Há também o fato de que os
autos não permitem concretizar o controle da legalidade do afastamento de
direitos constitucionais em relação ao polo passivo da medida cautelar. Isso
porque não foi realizada qualquer investigação prévia que permita afirmar que
os titulares dos dados (indevidamente) fornecidos pela operadora continuam a
deter os aparelhos e os chips a que foram vinculados pelos IMEI’s (fl. 27). Em
cognição sumária, ausente a probabilidade da autoria afirmada (fumus commissi delicti), impõe-se o
indeferimento da medida pleiteada (in
dubio pro direitos fundamentais).
Outrossim, há também séria dúvida acerca da
tipicidade material de eventuais condutas que, do ponto de vista
formal, poderiam se adequar, em tese, ao delito tipificado no artigo 180 do
Código Penal (e que não é objeto da investigação preliminar em questão).
Ter-se-ia, ao contrário, a atipicidade material diante da insignificância do
valor dos objetos em poder dos sujeitos passivos da medida cautelar pleiteada.

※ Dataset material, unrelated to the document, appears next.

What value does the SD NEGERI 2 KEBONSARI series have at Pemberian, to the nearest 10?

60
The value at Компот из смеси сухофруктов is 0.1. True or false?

Ressalte-se,
ainda, que, mesmo que se reconheça a tipicidade material dessas condutas, o
delito subsistente permite medidas despenalizadoras, o que torna
desproporcional o afastamento de liberdades públicas antes mesmo de instaurada
investigação em desfavor dos mesmos pelo crime de receptação. Neste sentido:
HC 96496 / MT - MATO
GROSSO
STJ HABEAS CORPUS
Relator(a): Min. EROS GRAU
Julgamento: 10/02/2009 Órgão Julgador: Segunda Turma
STJ HABEAS CORPUS
Relator(a): Min. EROS GRAU
Julgamento: 10/02/2009 Órgão Julgador: Segunda Turma
Publicação: DJe-094 DIVULG 21-05-2009 PUBLIC 22-05-2009
PACTE.(S): CLEBER
RODRIGUES BONDESPACHO DA SILVA
IMPTE.(S):
DEFENSORIA PÚBLICA DA UNIÃO
COATOR(A/S)(ES):
SUPERIOR TRIBUNAL DE JUSTIÇA
Ementa
EMENTA: HABEAS CORPUS. PENAL. FURTO. PRINCÍPIO DA INSIGNIFICÂNCIA. APLICABILIDADE. OCULTA COMPENSATIO.1. A aplicação do princípio da insignificância
há de ser criteriosa e casuística. 2. Princípio que se presta a beneficiar as
classes subalternas, conduzindo à atipicidade da conduta de quem comete delito
movido por razões análogas às que toma São Tomás de Aquino, na Suma Teológica,
para justificar a oculta compensatio. A conduta do paciente não excede esse
modelo. 3. A
subtração de aparelho celular cujo valor é inexpressivo não justifica a
persecução penal. O Direito Penal, considerada a intervenção mínima do
Estado, não deve ser acionado para reprimir condutas que não causem lesões
significativas aos bens juridicamente tutelados. Aplicação do princípio da
insignificância, no caso, justificada. Ordem deferida.
EMENTA: HABEAS CORPUS. PENAL. FURTO. PRINCÍPIO DA INSIGNIFICÂNCIA. APLICABILIDADE. OCULTA COMPENSATIO.
Por tudo isso, impossível o
acolhimento das medidas cautelares pleiteadas, razão pela qual indefiro o
pedido de fls. 96/105, corroborado à fl.106.
Intimem-se.
Rio de Janeiro, 23 de julho de 2013.
Rubens R R Casara
Juiz de Direito
[1]
DUTRA, Luciano. Busca e apreensão penal: da legalidade às ilegalidades
cotidianas. Florianópolis: Conceito, 2007, pp. 162-163.